* **REQUIRED TASKS**:
[A] In the article on crime in Mansfield schools, how many sexual offences were reported across Nottinghamshire in 2014-15?
[B] Pick up the article on crime in Mansfield schools right after its final sentence and write the next part.

* **TEXT**:

Content starts

Sexual offences outnumber bike thefts as crime in Mansfield schools is revealed
Playgrounds and classrooms are supposed to be a “sanctuary” for our children and young people, with their safety guaranteed no matter what’s going on outside.
But a new investigation by the Chad reveals how sexual exploitation and other offences have become more common in our schools – second only to incidents of violence.
Cases range from teenagers experiencing pressure and unwanted sexual advances in a relationship context, to teachers reporting young children for harmful sexual behaviour – and the NSPCC says that while action is needed, there must be a proportionate safeguarding response.
The figures coincide with regional research by children’s charity Plan International, who show a marked rise in sexual offences at our schools.
In Nottinghamshire, offences have risen over the past four years, from only five across the county to 43 reports in 2014-15.
Nationally, 10 per cent of these are likely to be rape, with 30 per cent of crimes perpetrated by teachers.
But the research found sex crimes in schools are now far more likely to be perpetrated by children.

Content ends

* **DATA BELOW**:
Content starts

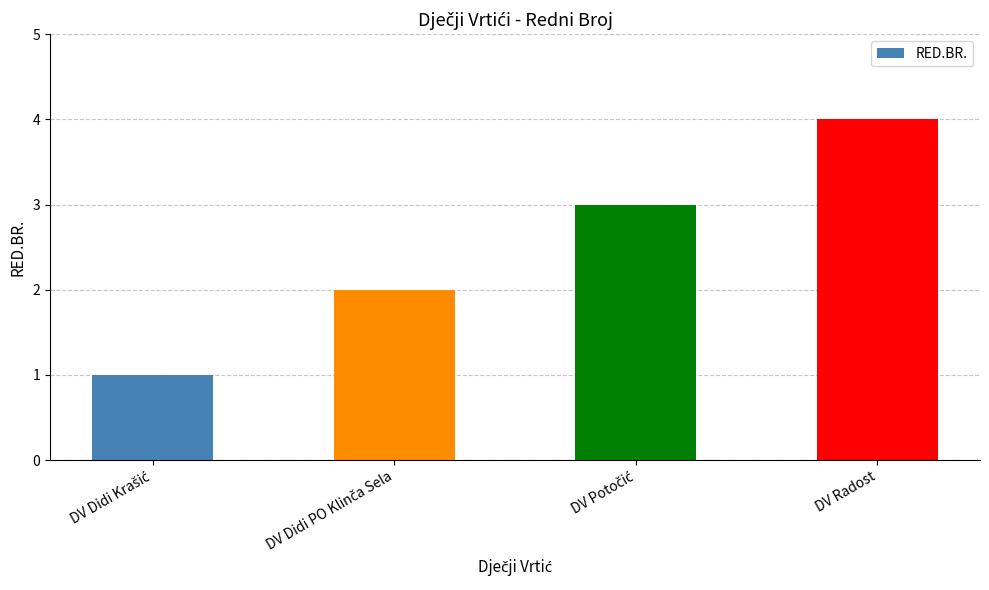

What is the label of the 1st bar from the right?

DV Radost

Content ends

* **WRITTEN RESPONSES**:
[A] 43

[B]
Of the 1,166 reports where the suspect was known, 788 were pupils – 67 per cent. The findings led the charity to call on the Government to commit to new mandatory sex and relationship education to cover sexting, consent, healthy relationships and the law. Kerry Smith, head of girls’ rights at Plan International, says: “This shows we’re failing young people when it comes to learning about healthy relationships and consent.
“Quality sex and relationships education helps young people develop healthy attitudes towards sex and relationships, while helping tackle inappropriate and aggressive sexual behaviour.”
An NSPCC spokesman describes the marked rise, both nationally and regionally, as “deeply concerning”.
He says: Over the last few years, thousands of young people have made allegations of sexual offences committed against them in school; a place that should be a sanctuary for children where they are safe from such horrors.
“The rise in reporting to police reflects a worrying trend which should make all authorities and parents sit up and take notice.”
However, the new challenge teachers and parents face is that the new crimes follow new technologies – and while our children have become more independent with access to smartphones and the internet they may also face new risks that go under the radar.
Seventeen-year-old James was a victim of “revenge porn”, where nude images shared in a relationship end up in the public domain.
He says: “My friends and I talk openly about sexting, our experiences within our relationships, and the sort of things we’ve sent each other, so it can seem like everyone’s doing it.
“There are definitely risks involved.
“Someone saw a video message I had sent to a previous girlfriend, took a screen shot and posted it online.
“They called me a pervert and lots of people I knew saw it – it was clearly me pictured.
“I was completely devastated and, to be honest, almost suicidal.
“I got the picture taken down eventually, but by that stage people had ‘unfriended’ me and the damage was done.”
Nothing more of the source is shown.